The June demonstration represented the culmination of a yearlong effort that began with a counter-drone summit hosted by the Washington Military Department in late 2025, bringing together government, public safety, academia, and industry leaders to map the threat landscape and identify capability gaps. That summit led to the launch of a counter-drone fundamentals course through the Washington National Guard’s Western Regional Counterdrug Training Center, designed to provide military, law enforcement, and public safety professionals with foundational training in drone detection, identification, legal authorities, and response planning. The legal authorities dimension is particularly complex in the United States, where federal law tightly restricts who can legally take action against an unmanned aircraft, even one posing a clear threat, creating jurisdictional friction that exercises like the Yakima demonstration are designed to work through before an actual incident forces improvised decisions in real time.

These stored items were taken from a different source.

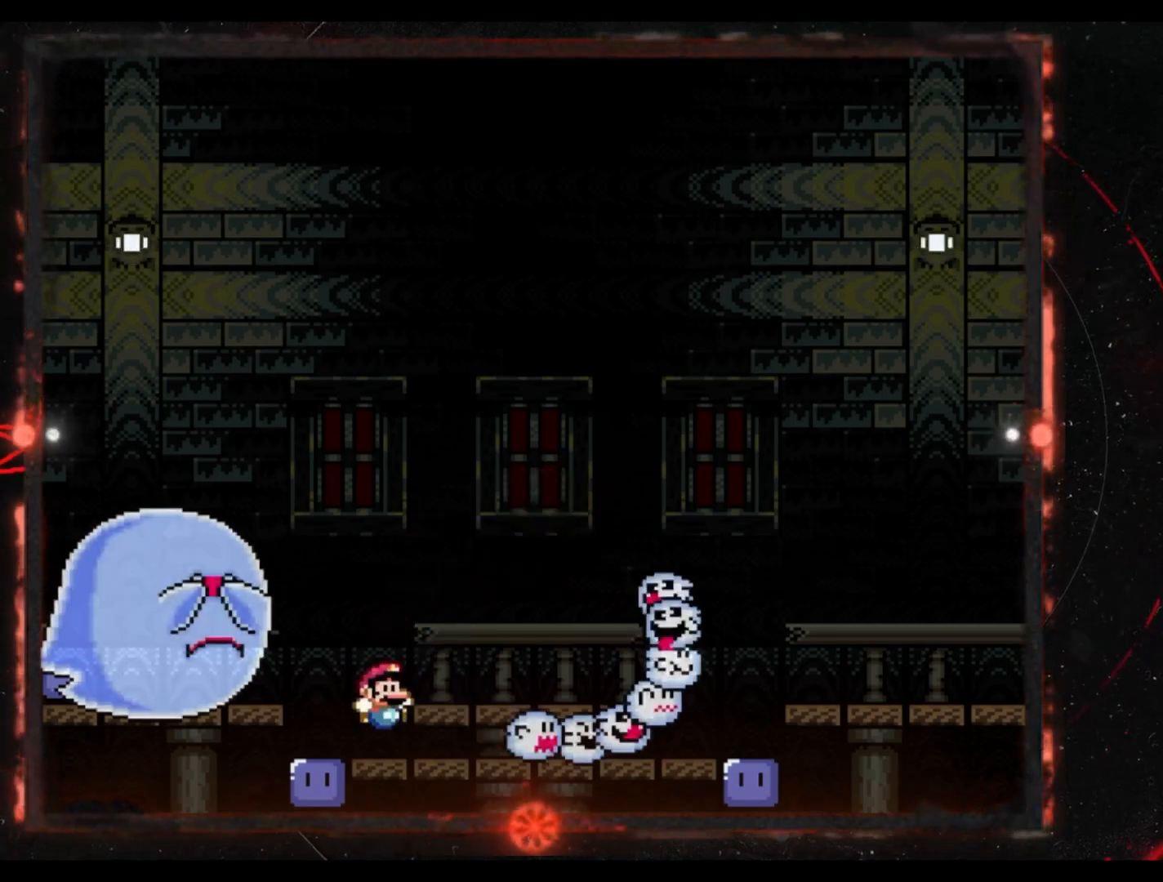
{"buttons": ["B", "Y", "DPAD_LEFT"], "events": [[117, "B", "down"], [117, "Y", "down"], [217, "DPAD_LEFT", "up"], [283, "DPAD_RIGHT", "down"], [500, "DPAD_LEFT", "down"], [500, "DPAD_RIGHT", "up"]]}
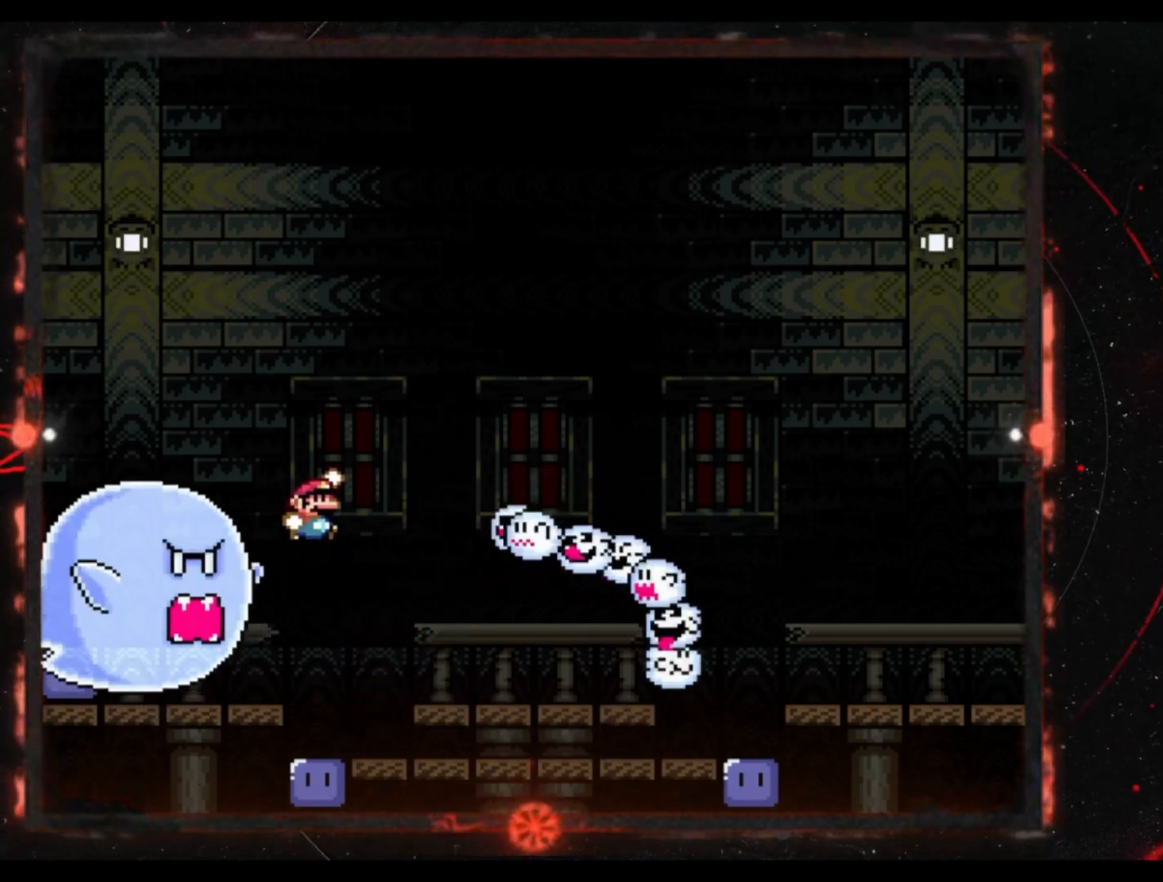
{"buttons": ["Y"], "events": [[50, "B", "up"], [67, "Y", "up"], [133, "DPAD_LEFT", "up"], [200, "DPAD_RIGHT", "down"], [383, "Y", "down"], [500, "DPAD_RIGHT", "up"]]}
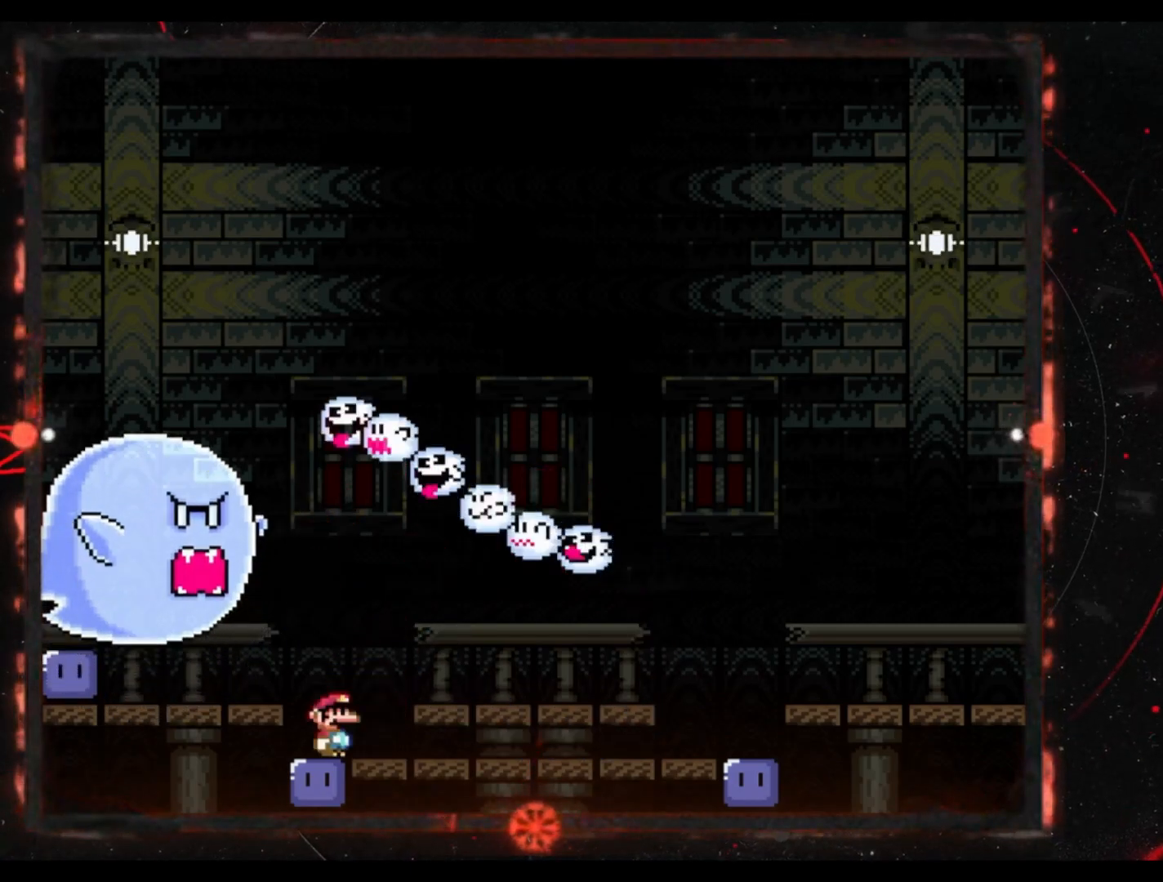
{"buttons": ["Y", "DPAD_RIGHT"], "events": [[17, "DPAD_LEFT", "down"], [67, "DPAD_LEFT", "up"], [83, "B", "down"], [83, "DPAD_RIGHT", "down"], [117, "DPAD_UP", "down"], [183, "DPAD_UP", "up"], [317, "B", "up"]]}
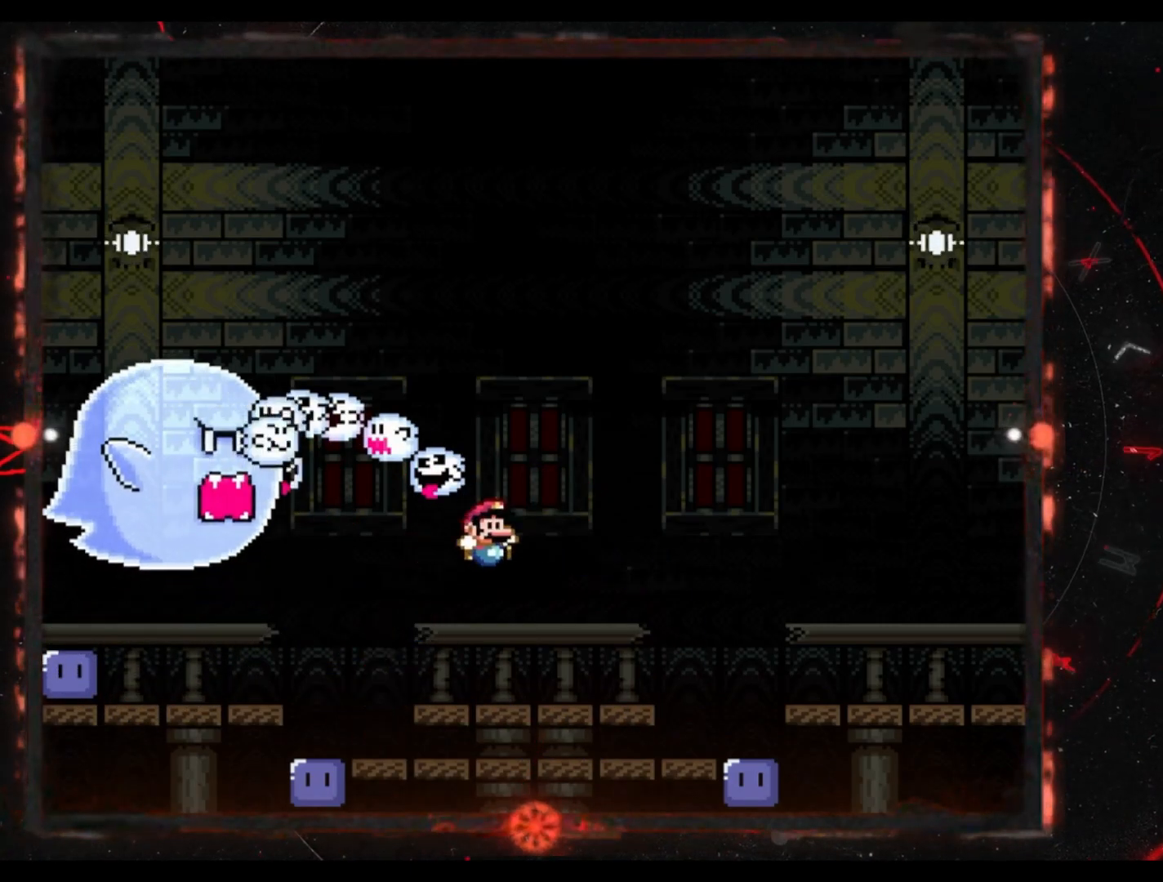
{"buttons": ["Y"], "events": [[67, "DPAD_RIGHT", "up"], [117, "DPAD_LEFT", "down"], [233, "DPAD_LEFT", "up"], [350, "DPAD_RIGHT", "down"], [383, "DPAD_RIGHT", "up"]]}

FBI agent Phil Randolph, who participated in the demonstration, captured how quickly the operational landscape has changed. “A year ago, we were not in this space,” Randolph said. “A year ago, we wouldn’t have thought about drone detection around NFL stadiums. Now we’re leaning forward.” The Seattle Police Department has also sent officers to specialized counter-drone training in Huntsville, Alabama, a city that hosts substantial Army aviation and missile defense infrastructure and has become an informal hub for counter-drone expertise in the United States.
The Yakima Training Center itself is emerging as the physical anchor for Washington’s counter-drone ambitions. The installation covers approximately 132,374 hectares (327,000 acres) of largely unobstructed terrain in central Washington, providing a training environment where detection systems can be evaluated at realistic ranges, drone swarms can be flown without airspace conflicts, and interception techniques can be practiced without the restrictions that govern exercises near populated areas.
Army Col. Craig Broyles, the Washington National Guard’s counterdrug program director, articulated the long-term goal plainly: “We want to build an Army counter-UAS center of excellence right here at Yakima Training Center.” Army Col. Phillip Lamb, the National Guard’s senior Army advisor, reached for a cultural reference to make the point about the facility’s unrealized potential. “This really is the Kevin Costner moment from ‘Field of Dreams,'” Lamb said. “We have 327,000 acres of untouched, unobstructed training area right here at Yakima Training Center.”
Welsh was careful to frame the effort as extending well beyond the immediate World Cup deadline, pushing back against any assumption that the program would wind down after the tournament concludes.
“Don’t just look at this as, ‘Hey, we’ve got to get through FIFA, and then we’ll go back to work,'” Welsh said. “We’re going to be dealing with the threat for the rest of our lives.”